■ Seçilen Bölüm ■
....
Yazanın da  çekenin de oynayanın da izleyenin de eline emeğine sağlık. Bugün herkes bu diziden bahsediyorsa bu gerçek bir ekip çalışması olduğu içindir. O güzel sözlerle hayat bulan o karakterleri yaratan sevgili senaristlerimiz... Yazılabilir ama oynanamaz düşüncesini yıkıp geçen oyuncularımız  yazılır oynanır ama yönetilemez diyenlere ders veren yönetmenlerimiz.... Yazılır oynanır çekilir ama seyirci hak ettiği değeri vermez diyenlere duble selam çakan bizler... iyi ki varız ve iyi ki birbirimizi bulmuşuz. Şuna can-ı gönülden inanıyorum ki birimiz olmazsak bir eksiğiz...
 
Son bir not: 68 ve 69 sevgili Cem Karcı'nın yöneteceği bölümlermiş diye duyum aldık. O dakikadan beri kalbimiz yerinde değil ayrı bir yerlerde atıyor bilesiniz..:) İşin özü Cem Bey'in bu aşka bakışını seviyoruz. Lakin sevgili Uluç Bayraktar'ı da yere göğe sığdıramıyoruz. Bu böyle biline..:)
 
Sevgilerimle...
 
Filiz İŞLER
 
 

 

Yüreğine aldıklarını… yüreğinle koru….

Nasıl başlasam…
Konuyu düşünüyorum.. ben ne yapardım diye soruyorum kendime….
evet aynısını yapardım..yani Mahir gibi davranırdım…gerekirse özgürlüğümden..ismimden… her şeyimden vazgeçerdim..
çünkü aynısını… eminim… benim için ailemde bulunan herkes yapardı…bu yüzden Mahiri çok gerçekçi buluyorum..
....
■ İncelenen Veriler ■
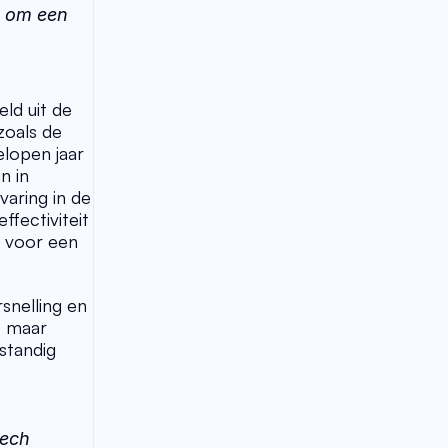
 om een 
ld uit de 
oals de 
lopen jaar 
 in 
ring in de 
fectiviteit 
 voor een 
nelling en 
 maar 
standig 
ech 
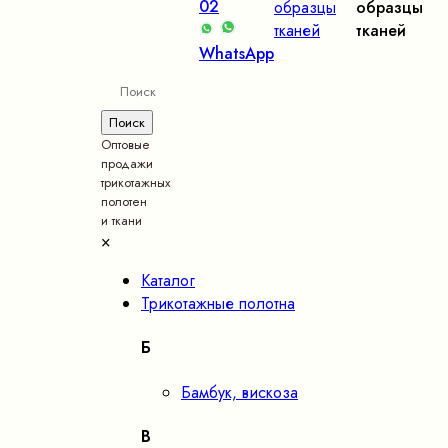
02
образцы
образцы
тканей
тканей
WhatsApp
Оптовые
продажи
трикотажных
полотен
и ткани
×
Каталог
Трикотажные полотна
Б
Бамбук, вискоза
В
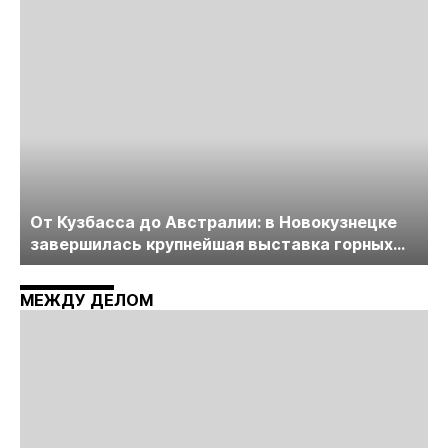
пройдет в начале июля
От Кузбасса до Австралии: в Новокузнецке
завершилась крупнейшая выставка горных
технологий «Недра России. Уголь России и
Майнинг»
МЕЖДУ ДЕЛОМ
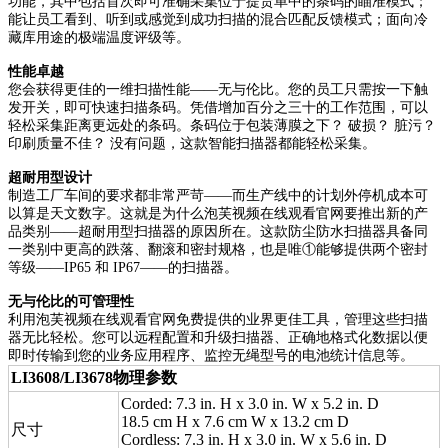
功能，其中包括首次即可准确采集位于提货单中的条码的瞄准模式；
能让员工看到、听到或感觉到成功扫描的混合匹配反馈模式；面向冷
藏库用途的极端温度评级等。
性能卓越
您会获得更佳的一维扫描性能——无与伦比。您的员工只需按一下触
发开关，即可快速扫描条码。凭借增加百分之三十的工作范围，可以
轻松采集距离更远处的条码。条码位于包装薄膜之下？ 破损？ 脏污？
印刷质量不佳？ 没有问题，这款智能扫描器都能轻松采集。
超耐用型设
计
制造工厂车间的要求都非常严苛——而生产线中的计划外停机成本可
以算是天文数字。这就是为什么泡芙视频在线观看官网要推出新的产
品类别——超耐用型扫描器的原因所在。这款防尘防水扫描器具备同
一类别中更高的跌落、翻滚和密封规格，也是唯①能够提供两个密封
等级——IP65 和 IP67——的扫描器。
无与伦比的可管理性
利用泡芙视频在线观看官网免费提供的业界更佳工具，管理这些扫描
器无比轻松。您可以远程配置和升级扫描器、正确地格式化数据以便
即时传输到您的业务应用程序、监控无绳型号的电池统计信息等。
LI3608/LI3678物理参数
Corded: 7.3 in. H x 3.0 in. W x 5.2 in. D
18.5 cm H x 7.6 cm W x 13.2 cm D
尺寸
Cordless: 7.3 in. H x 3.0 in. W x 5.6 in. D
....
■ Alıştırmada İstenenler ■
**A.** Seçilen bölümdeki "Bugün herkes bu diziden bahsediyorsa bu gerçek bir ekip çalışması olduğu içindir." cümlesini İngilizceye çevirin.
**B.** Seçilen bölümün ilk cümlesinde "eline emeğine sağlık" denen kişilerin hepsini, metindeki ifadeleriyle sıralayın.
**C.** Seçilen bölüme göre Cem Karcı'nın hangi bölümleri yöneteceği duyulmuştur?
Satırlar, metinden ayrı ve bağımsız bir malzemedir.

■ Soruların Çözümleri ■
**A.** If everyone is talking about this series today, it is because it is a true team effort.

**B.** Yazan, çeken, oynayan, izleyen.

**C.** 68 ve 69.